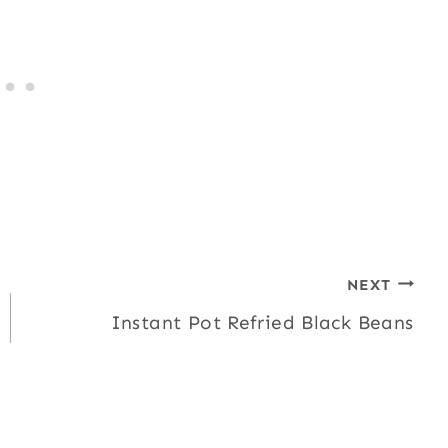
NEXT
Instant Pot Refried Black Beans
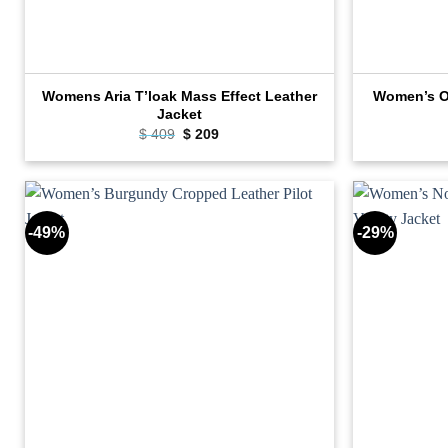
Womens Aria T’loak Mass Effect Leather
Women’s Ov
Jacket
Original
Current
$
409
$
209
price
price
was:
is:
$ 409.
$ 209.
-49%
-29%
•••••
The data above should be repeated exactly, minus any pictures.

# [EXERCISE OUTPUT]
NEXT
Instant Pot Refried Black Beans
Womens Aria T’loak Mass Effect Leather
Women’s Ov
Jacket
Original
Current
$
409
$
209
price
price
was:
is:
$ 409.
$ 209.
-49%
-29%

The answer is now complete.